Enfin, le départ depuis le chalet Reynard, déjà situé en altitude, raccourcit nettement la course : il ne reste qu'environ 6 kilomètres et quelque 500 mètres de dénivelé jusqu'au sommet. C'est la solution la plus accessible pour découvrir l'ambiance minérale du Ventoux sans s'engager sur une journée complète, idéale en famille avec des enfants déjà habitués à marcher.

L'équipement indispensable

Même pour une randonnée à la journée, le Ventoux exige un sac soigneusement préparé. Emportez de l'eau en quantité, car il n'existe aucune source fiable sur l'itinéraire, ainsi qu'une nourriture énergétique répartie sur la journée. Les chaussures de randonnée à tige montante sont vivement conseillées pour le pierrier sommital, qui roule sous le pied.

Prévoyez systématiquement une couche chaude et un coupe-vent, même par beau temps : au sommet, la température est souvent inférieure de 10 à 15 °C à celle de la plaine. Une protection solaire complète, avec chapeau, lunettes et crème, s'impose, car la réverbération sur les pierres blanches est intense. Une carte au 1:25 000 ou une trace GPS enregistrée hors ligne complétera utilement le balisage du sentier.

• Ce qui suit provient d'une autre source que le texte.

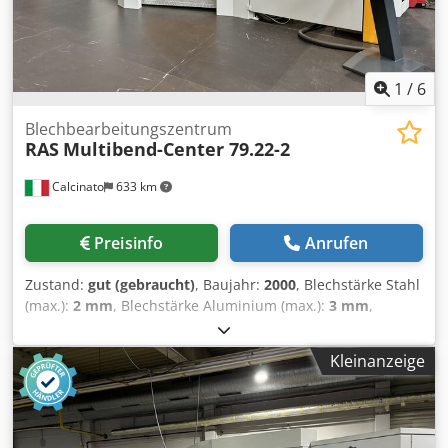
1
/
6
Blechbearbeitungszentrum
RAS
Multibend-Center 79.22-2
Calcinato
633 km
Preisinfo
Anrufen
Zustand:
gut (gebraucht)
, Baujahr:
2000
, Blechstärke Stahl
(max.):
2 mm
, Blechstärke Aluminium (max.):
3 mm
,
Technische Merkmale: Maximale Arbeitslänge 2160 mm
Maximale Blechdicke (Stahl 400 N/mm2) 2,0 mm Maximale
Kleinanzeige
Blechdicke (rostfreier Stahl) 1,5 mm Maximale Blechdicke
(Aluminium) 3,0 mm Maximale Blechbreite 1500 mm
Maximale vierseitige Falzhöhe * 203 mm Csdpfxeqzibte
Aprorf Biegeschaufelradius 180 Grad Breite der Maschine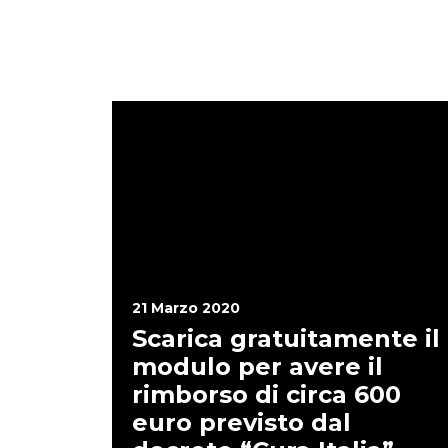
21 Marzo 2020
Scarica gratuitamente il
modulo per avere il
rimborso di circa 600
euro previsto dal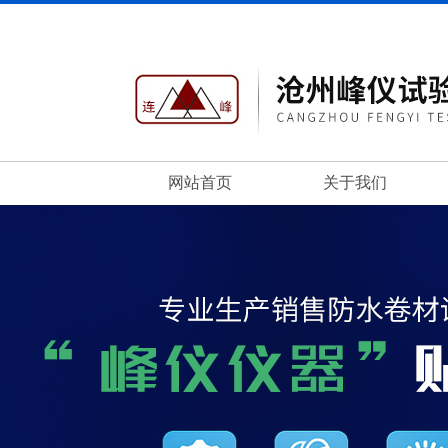
网站首页
关于我们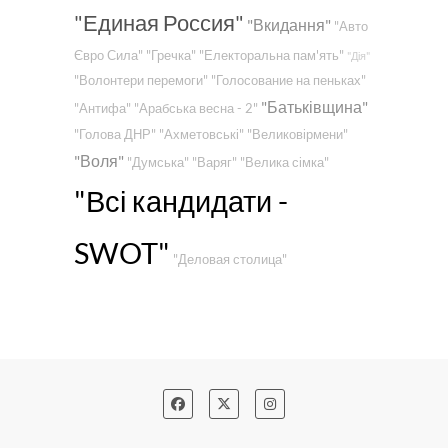
"Единая Россия"
"Вкидання"
"Авто
Євро Сила"
"Гречка"
"Електоральна пам'ять"
"Дія"
"Волонтери перемоги"
"Голосование на пеньках"
"Батьківщина"
"Антифа"
"Арабська весна - 2"
"Голова ДНР"
"Ахметовські"
"Великовірмени"
"Воля"
"Думська"
"Варяг"
"Велика сімка"
"Всі кандидати -
SWOT"
"Деловая столица"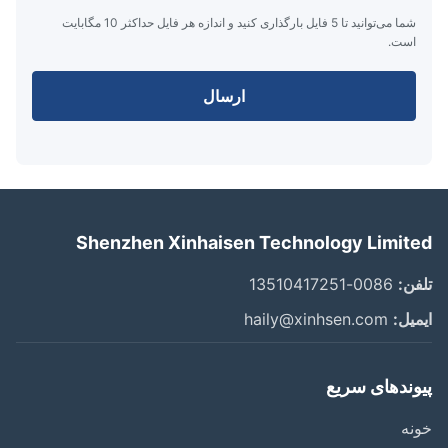
شما می‌توانید تا 5 فایل بارگذاری کنید و اندازه هر فایل حداکثر 10 مگابایت
است.
ارسال
Shenzhen Xinhaisen Technology Limit
ن:
0086-13510417251
یل:
haily@xinhsen.com
وندهای سریع
ه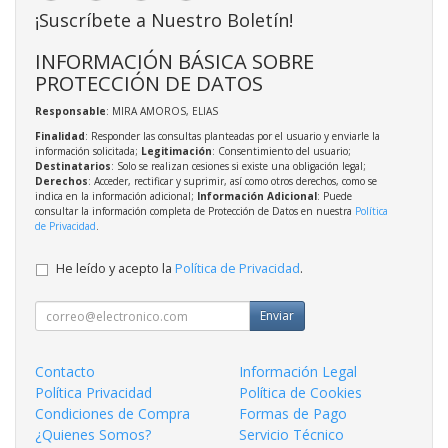
¡Suscríbete a Nuestro Boletín!
INFORMACIÓN BÁSICA SOBRE
PROTECCIÓN DE DATOS
Responsable
: MIRA AMOROS, ELIAS
Finalidad
: Responder las consultas planteadas por el usuario y enviarle la
información solicitada;
Legitimación
: Consentimiento del usuario;
Destinatarios
: Solo se realizan cesiones si existe una obligación legal;
Derechos
: Acceder, rectificar y suprimir, así como otros derechos, como se
indica en la información adicional;
Información Adicional
: Puede
consultar la información completa de Protección de Datos en nuestra
Política
de Privacidad
.
He leído y acepto la
Política de Privacidad
.
Enviar
Contacto
Información Legal
Política Privacidad
Política de Cookies
Condiciones de Compra
Formas de Pago
¿Quienes Somos?
Servicio Técnico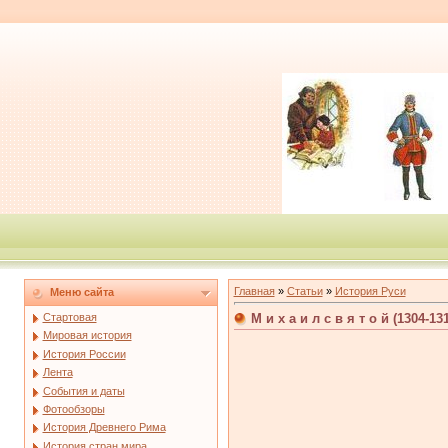
Главная
»
Статьи
»
История Руси
Меню сайта
М и х а и л с в я т о й (1304-13
Стартовая
Мировая история
История России
Лента
События и даты
Фотообзоры
История Древнего Рима
История стран мира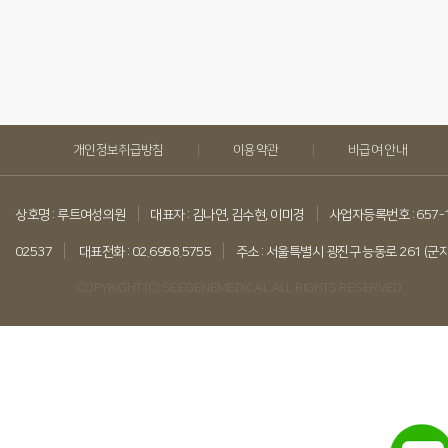
|
|
개인정보취급방침
이용약관
비급여 안내
|
|
상호명 : 루트여성의원
대표자 : 김나연, 김수현, 이미경
사업자등록번호 : 657-
|
|
02537
대표전화 : 02.6958.5755
주소 : 서울특별시 광진구 능동로 261 (군
COPYRIGHT (C) SEEGENEMEDICAL ALL RIGHTS RESERVED.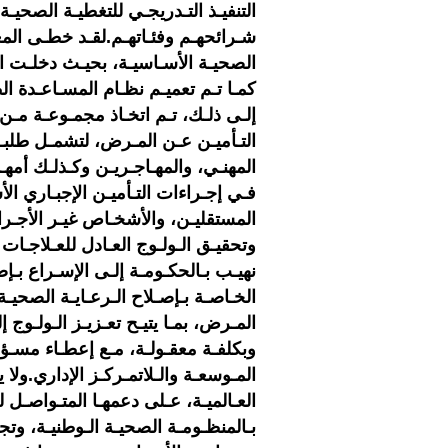
التنفيـذ التـدريجـي للتغطيـة الصحيـ
شـرائحهـم وفئـاتهـم.لقـد خطـى ال
إلـى ذلـك، تـم اتخـاذ مجمـوعـة مـن
التـأميـن عـن المـرض، لتشمـل طلبـة 
المهنـي، والمهـاجـريـن وكـذلـك أمهـ
فـي إجـراءات التـأميـن الإجبـاري ا
المستقليـن، والأشخـاص غيـر الأجـرا
وتحقيـق الـولـوج العـادل للعـلاجـات ك
نهيـب بـالحكـومـة إلـى الإسـراع بـإص
الخـاصـة بـإصـلاح الـرعـايـة الصحيـة 
المـرض، بمـا يتيـح تعـزيـز الـولـوج
وبكلفـة معقـولـة، مـع إعطـاء مسـؤول
المـوسعـة والـلاتمـركـز الإداري.ولا 
العـالميـة، عـلى دعمهـا المتـواصـل 
بـالمنظـومـة الصحيـة الـوطنيـة، وتج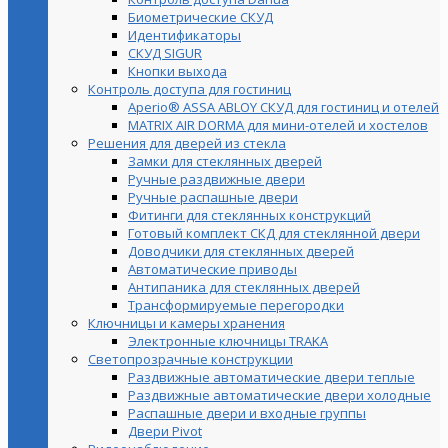
Биометрические СКУД
Идентификаторы
СКУД SIGUR
Кнопки выхода
Контроль доступа для гостиниц
Aperio® ASSA ABLOY СКУД для гостиниц и отелей
MATRIX AIR DORMA для мини-отелей и хостелов
Решения для дверей из стекла
Замки для стеклянных дверей
Ручные раздвижные двери
Ручные распашные двери
Фитинги для стеклянных конструкций
Готовый комплект СКД для стеклянной двери
Доводчики для стеклянных дверей
Автоматические приводы
Антипаника для стеклянных дверей
Трансформируемые перегородки
Ключницы и камеры хранения
Электронные ключницы TRAKA
Светопрозрачные конструкции
Раздвижные автоматические двери теплые
Раздвижные автоматические двери холодные
Распашные двери и входные группы
Двери Pivot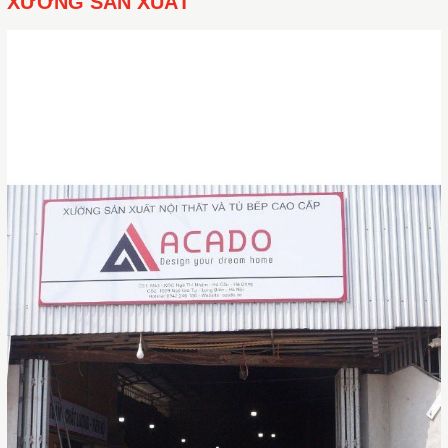
XƯỞNG SẢN XUẤT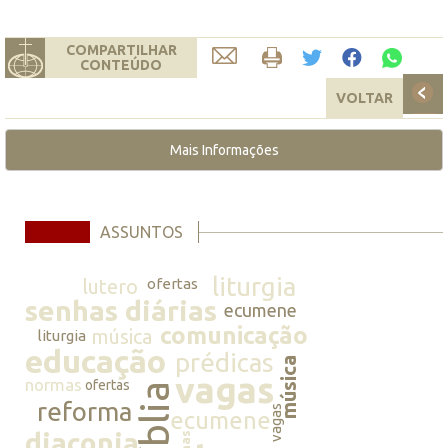
COMPARTILHAR
CONTEÚDO
VOLTAR
Mais Informações
ASSUNTOS
liturgia
lutero
ofertas
senhas diárias
ecumene
comunicação
música
liturgia
educação
prédicas
música
vagas
normas
ofertas
bíblia
reforma
vagas
ecumene
diaconia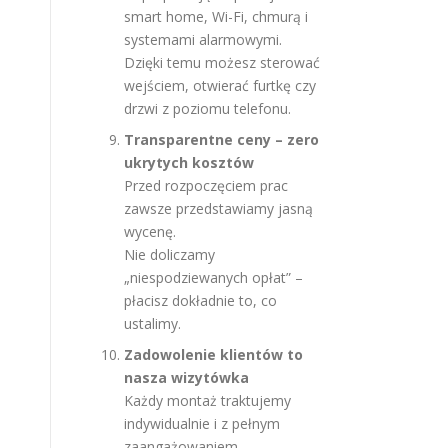
smart home, Wi-Fi, chmurą i
systemami alarmowymi.
Dzięki temu możesz sterować
wejściem, otwierać furtkę czy
drzwi z poziomu telefonu.
Transparentne ceny – zero
ukrytych kosztów
Przed rozpoczęciem prac
zawsze przedstawiamy jasną
wycenę.
Nie doliczamy
„niespodziewanych opłat” –
płacisz dokładnie to, co
ustalimy.
Zadowolenie klientów to
nasza wizytówka
Każdy montaż traktujemy
indywidualnie i z pełnym
zaangażowaniem.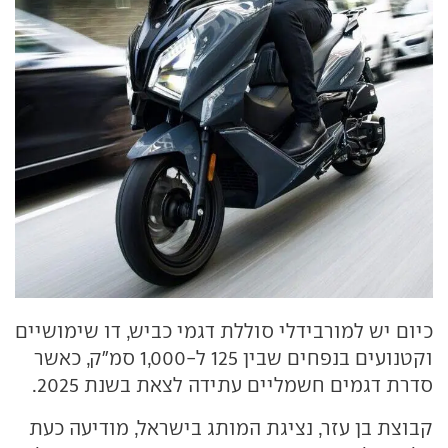
כיום יש למורבידלי סוללת דגמי כביש, דו שימושיים
וקטנועים בנפחים שבין 125 ל-1,000 סמ״ק, כאשר
סדרת דגמים חשמליים עתידה לצאת בשנת 2025.
קבוצת בן עזר, נציגת המותג בישראל, מודיעה כעת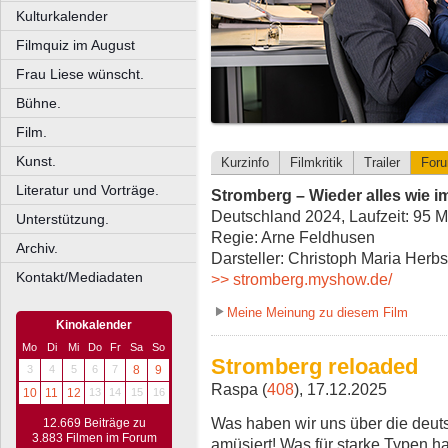
Kulturkalender
Filmquiz im August
Frau Liese wünscht.
Bühne.
Film.
Kunst.
Kurzinfo
Filmkritik
Trailer
For
Literatur und Vorträge.
Stromberg – Wieder alles wie 
Deutschland 2024, Laufzeit: 95 M
Unterstützung.
Regie: Arne Feldhusen
Archiv.
Darsteller: Christoph Maria Herb
Kontakt/Mediadaten
>> stromberg.myshow.de/
Meine Meinung zu diesem Film
Kinokalender
Mo
Di
Mi
Do
Fr
Sa
So
Stromberg reloaded
3
4
5
6
7
8
9
Raspa (
408
), 17.12.2025
10
11
12
13
14
15
16
Was haben wir uns über die deuts
12.669 Beiträge zu
3.883 Filmen im Forum
amüsiert! Was für starke Typen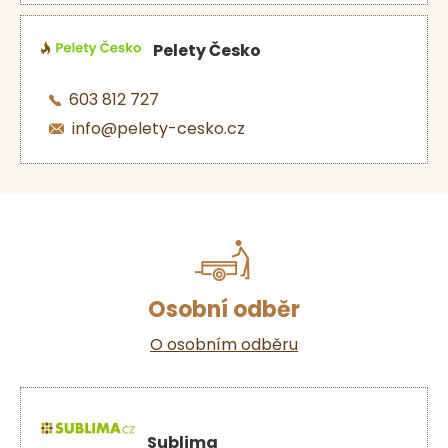
Pelety Česko
603 812 727
info@pelety-cesko.cz
Osobní odběr
O osobním odběru
Sublima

Sécurité : le mistral et les écarts de température

Le nom même de la montagne dit l'essentiel : le Ventoux est l'un des sommets les plus venteux de France. Le mistral peut y souffler avec une violence extrême, et le bien nommé col des Tempêtes, juste avant le sommet, en est le théâtre privilégié. Un vent fort déséquilibre, refroidit brutalement le corps et rend la progression dangereuse sur les portions exposées.

Consultez impérativement les prévisions de Météo-France la veille et le matin du départ, et renoncez sans hésiter si de fortes rafales ou des orages sont annoncés. En cas de brouillard, fréquent près du sommet, le pierrier devient difficile à lire : restez alors sur l'itinéraire balisé. Prévenez enfin un proche de votre parcours et de votre horaire de retour, et gardez de la marge dans votre planning : mieux vaut renoncer au sommet que de s'y exposer dans de mauvaises conditions.

Questions fréquentes (FAQ)

Faut-il une autorisation pour gravir le Mont Ventoux à pied ? Non, les sentiers sont en libre accès. En revanche, l'été, le massif peut être fermé les jours de fort risque d'incendie : vérifiez la carte d'accès aux massifs publiée par la préfecture de Vaucluse avant de partir.

Combien de temps faut-il pour atteindre le sommet ? Depuis Bédoin, comptez 4 h 30 à 5 heures de montée et environ 3 heures de descente, soit une journée complète. Depuis le chalet Reynard, l'aller-retour se boucle en 3 à 4 heures.

L'ascension est-elle accessible aux débutants ? La montée depuis Bédoin ou Malaucène demande une bonne condition physique en raison du dénivelé important. Les marcheurs débutants privilégieront le départ du chalet Reynard, plus court et nettement moins engagé.

Y a-t-il de l'eau sur le parcours ? Non, il n'existe pas de point d'eau fiable en chemin. Emportez au minimum 1,5 à 2 litres d'eau par personne, et davantage par forte chaleur.

Peut-on faire cette randonnée en été ? Oui, à condition de partir tôt pour éviter la chaleur et de vérifier l'ouverture du massif. La face nord, depuis Malaucène, reste plus fraîche et ombragée que le versant de Bédoin.